Türk Lirası, dolardaki zayıf seyire rağmen yine ‘kaybedenler kulübünde’ yer aldı. En kötü performansı sergileyen para birimi, yüzde 1.39 değer kaybıyla Rus Rublesi oldu. Ukrayna’nın Rus kenti Kursk’a başlattığı saldırıdan bu yana rubledeki kayıplar yüzde 4’ün üzerine çıktı. Rubleyi, yüzde 0.75 kayıpla Arjantin Pezosu ve yüzde 0.74 kayıpla Türk Lirası izledi. Dolar karşısında en iyi performansı ise yüzde 3.10 değer kazanan Güney Afrika Randı sergiledi. Diğer para birimlerinin dolar karşısındaki performansı ise şu şekilde sıralanabilir:
Doların diğer önemli para birimleri karşısındaki seyrini ölçen Dolar Endeksi (DXY), 9 Ağustos’tan bu yana yüzde 1.15 oranında düşüş gösterdi. DXY, 103 seviyelerinden hızla gerileyerek dün itibarıyla 101.7’ye kadar düştü. Bank of America analistlerine göre, 2024’ün başlarında Avrupa ve Asya işlem saatlerinde dolara yönelik talep bir ralliye katkıda bulundu, ancak bu ay yaşanan küresel piyasa şoku, Avrupa merkezli yatırımcılar arasında duyarlılık değişikliğine yol açtı. Bu yatırımcılar artık yıl için dolarda toplu olarak net kısa pozisyona geçmeyi tercih ettiler.

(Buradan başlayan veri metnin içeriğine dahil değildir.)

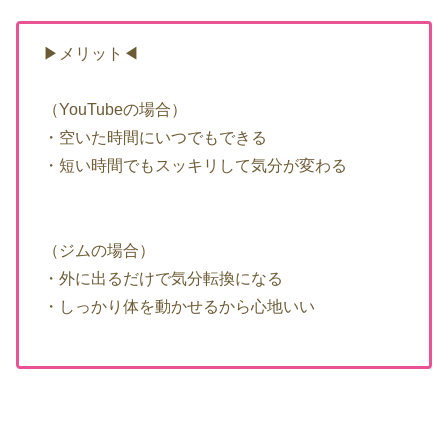
▶メリット◀
（YouTubeの場合）
・空いた時間にいつでもできる
・短い時間でもスッキリして気分が変わる
（ジムの場合）
・外に出るだけで気分転換になる
・しっかり体を動かせるから心地いい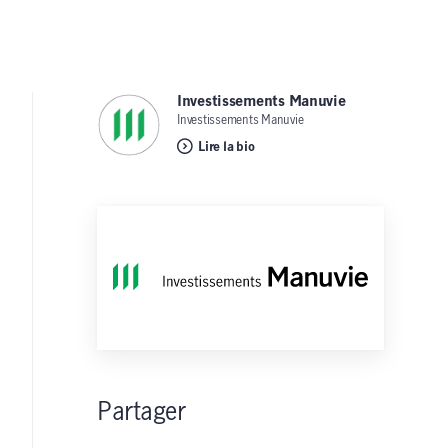
Investissements Manuvie
,
Investissements Manuvie
Lire la bio
Partager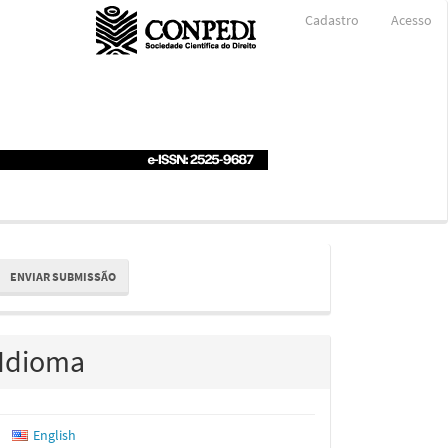
Cadastro
Acesso
nviar
ENVIAR SUBMISSÃO
ubmissão
Idioma
English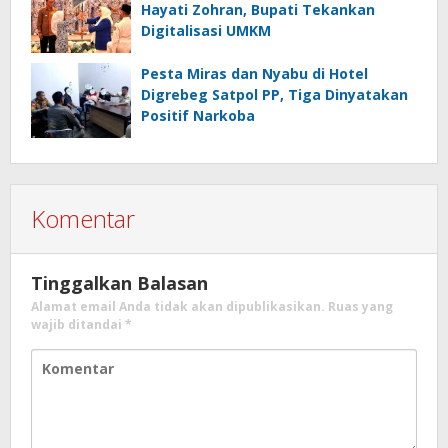
Hayati Zohran, Bupati Tekankan
Digitalisasi UMKM
Pesta Miras dan Nyabu di Hotel
Digrebeg Satpol PP, Tiga Dinyatakan
Positif Narkoba
Komentar
Tinggalkan Balasan
Alamat email Anda tidak akan dipublikasikan.
Ruas yang
wajib ditandai
*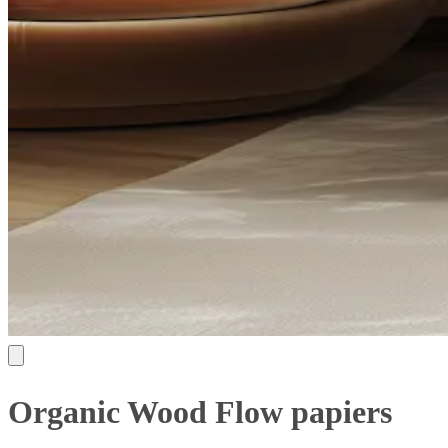
Organic Wood Flow papiers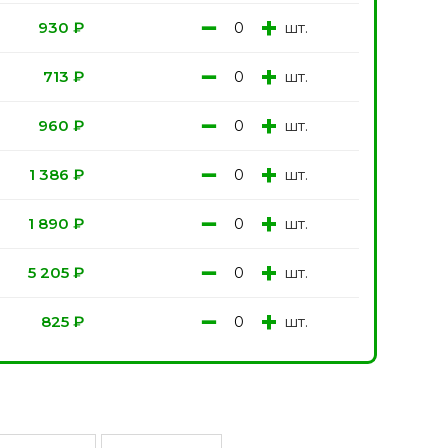
−
+
шт.
930
₽
−
+
шт.
713
₽
−
+
шт.
960
₽
−
+
шт.
1 386
₽
−
+
шт.
1 890
₽
−
+
шт.
5 205
₽
−
+
шт.
825
₽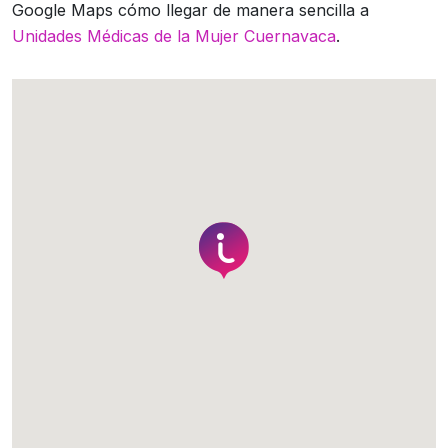
Google Maps cómo llegar de manera sencilla a
Unidades Médicas de la Mujer Cuernavaca
.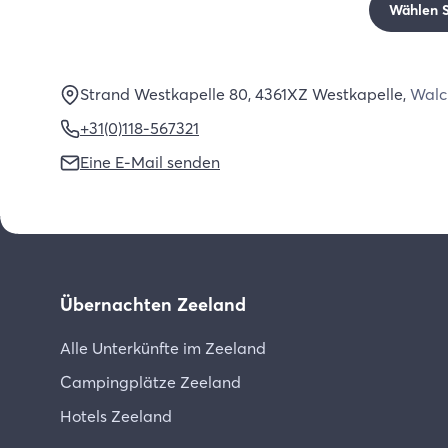
Wählen Si
Strand Westkapelle 80
, 4361XZ
Westkapelle
,
Walc
+31(0)118-567321
Eine E-Mail senden
Übernachten Zeeland
Alle Unterkünfte im Zeeland
Campingplätze Zeeland
Hotels Zeeland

Analistler, ABD ekonomik verilerinin dünyanın diğer bölgeleriyle daha uyumlu hale gelmeye başlaması ve ABD getirilerindeki düşüşle birlikte yabancı yatırımcılar için dolara olan cazibenin azaldığını vurgulamaktadır. Bu durum, gelişmekte olan piyasaların daha fazla ilgi görmesine ve yatırımcıların dikkatini bu piyasalara yönlendirmesine neden olabilir.